### PROBLEM DETAILS:
The answer is the line that contains "来自 [鹅球](https://www.pgyer.com/xfPejhuq) v3.0.86-alpha" followed by every later line of the entries below, each repeated exactly, and nothing else.

(Collected data)
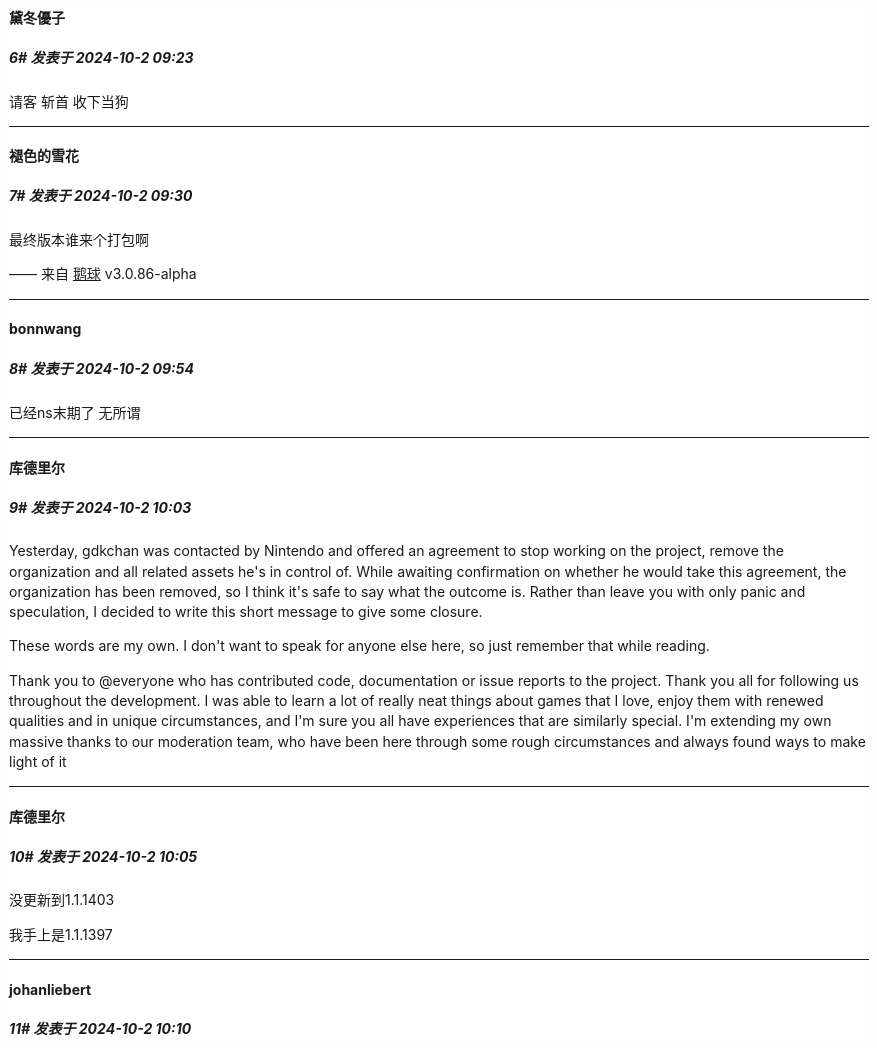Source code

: ####  黛冬優子  
##### 6#       发表于 2024-10-2 09:23

请客 斩首 收下当狗

*****

####  褪色的雪花  
##### 7#       发表于 2024-10-2 09:30

最终版本谁来个打包啊

—— 来自 [鹅球](https://www.pgyer.com/xfPejhuq) v3.0.86-alpha

*****

####  bonnwang  
##### 8#       发表于 2024-10-2 09:54

已经ns末期了 无所谓

*****

####  库德里尔  
##### 9#       发表于 2024-10-2 10:03

Yesterday, gdkchan was contacted by Nintendo and offered an agreement to stop working on the project, remove the organization and all related assets he's in control of. While awaiting confirmation on whether he would take this agreement, the organization has been removed, so I think it's safe to say what the outcome is. Rather than leave you with only panic and speculation, I decided to write this short message to give some closure.

These words are my own. I don't want to speak for anyone else here, so just remember that while reading.

Thank you to @everyone who has contributed code, documentation or issue reports to the project. Thank you all for following us throughout the development. I was able to learn a lot of really neat things about games that I love, enjoy them with renewed qualities and in unique circumstances, and I'm sure you all have experiences that are similarly special. I'm extending my own massive thanks to our moderation team, who have been here through some rough circumstances and always found ways to make light of it

*****

####  库德里尔  
##### 10#       发表于 2024-10-2 10:05

没更新到1.1.1403

我手上是1.1.1397

*****

####  johanliebert  
##### 11#       发表于 2024-10-2 10:10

### REPLY TO THE EXERCISE:
—— 来自 [鹅球](https://www.pgyer.com/xfPejhuq) v3.0.86-alpha

*****

####  bonnwang  
##### 8#       发表于 2024-10-2 09:54

已经ns末期了 无所谓

*****

####  库德里尔  
##### 9#       发表于 2024-10-2 10:03

Yesterday, gdkchan was contacted by Nintendo and offered an agreement to stop working on the project, remove the organization and all related assets he's in control of. While awaiting confirmation on whether he would take this agreement, the organization has been removed, so I think it's safe to say what the outcome is. Rather than leave you with only panic and speculation, I decided to write this short message to give some closure.

These words are my own. I don't want to speak for anyone else here, so just remember that while reading.

Thank you to @everyone who has contributed code, documentation or issue reports to the project. Thank you all for following us throughout the development. I was able to learn a lot of really neat things about games that I love, enjoy them with renewed qualities and in unique circumstances, and I'm sure you all have experiences that are similarly special. I'm extending my own massive thanks to our moderation team, who have been here through some rough circumstances and always found ways to make light of it

*****

####  库德里尔  
##### 10#       发表于 2024-10-2 10:05

没更新到1.1.1403

我手上是1.1.1397

*****

####  johanliebert  
##### 11#       发表于 2024-10-2 10:10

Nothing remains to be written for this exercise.